On the Brexit front now, Boris Johnson's strategy is simple. Raise the specter of a no deal to crack the unity of the 27 and force them to renegotiate the Irish backstop. However, this is a risky strategy, while the majority of Westminster MPs are opposed to an exit without agreement. This strategy could therefore lead to a motion of no confidence and the early dismissal of the British troublemaker at the start of the parliamentary term in September.
For its part, the Bank of England endorsed a new status quo at its last monetary policy meeting. While the institution has lowered its growth forecasts due to the global slowdown and concerns about Brexit, Her Majesty's money does not appear to be considering further easing in the short term.
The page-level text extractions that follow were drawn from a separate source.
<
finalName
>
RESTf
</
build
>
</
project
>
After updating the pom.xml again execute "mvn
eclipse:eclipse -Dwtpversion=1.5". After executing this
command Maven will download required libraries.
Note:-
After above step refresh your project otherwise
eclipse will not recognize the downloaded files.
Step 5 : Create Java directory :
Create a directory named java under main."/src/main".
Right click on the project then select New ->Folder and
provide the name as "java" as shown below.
The "marked depreciation of the pound exchange rate" they observed is certainly one of the best explanations.
Apart from a report from the RBA tonight, traders will be watching mainly macroeconomic publications in the coming days, such as growth in the United Kingdom and Canadian unemployment on Friday, the rise in US consumer prices on Tuesday and British inflation on Wednesday.
Graphically, the Euro offers us a new opportunity to sell on a rebound after having recorded new lows since May 2017. Under USD 1.1271, even USD 1.1399, we aim for a return to USD 1.1071 then USD 1.10.
After briefly moving below USD 1.21, the Pound offers itself some respite but gets stuck near its floor, hovering around USD 1.2123. We are out of parity.
On the safe haven side, the Franc is further strengthening against the Euro and is now evolving at levels that should convince the Swiss National Bank to become more involved in trade. Under CHF 1.10, we are long-term buyers.
The Yen is also taking advantage of the context and the USD/JPY pair is moving out of its range, crossing its low range, to follow a clear downward trend since last April. In such a context, both fundamental and technical, we favor rebound sales.
Finally, the currencies from Australia and New Zealand continued to fall in response to escalating trade tensions and the RBNZ decision, suggesting more monetary stimulus in both economies. The Australian Dollar has briefly moved to new levels in more than a decade while its New Zealand counterpart is gradually moving towards such extremes. Here too, we will limit ourselves to rebound sales.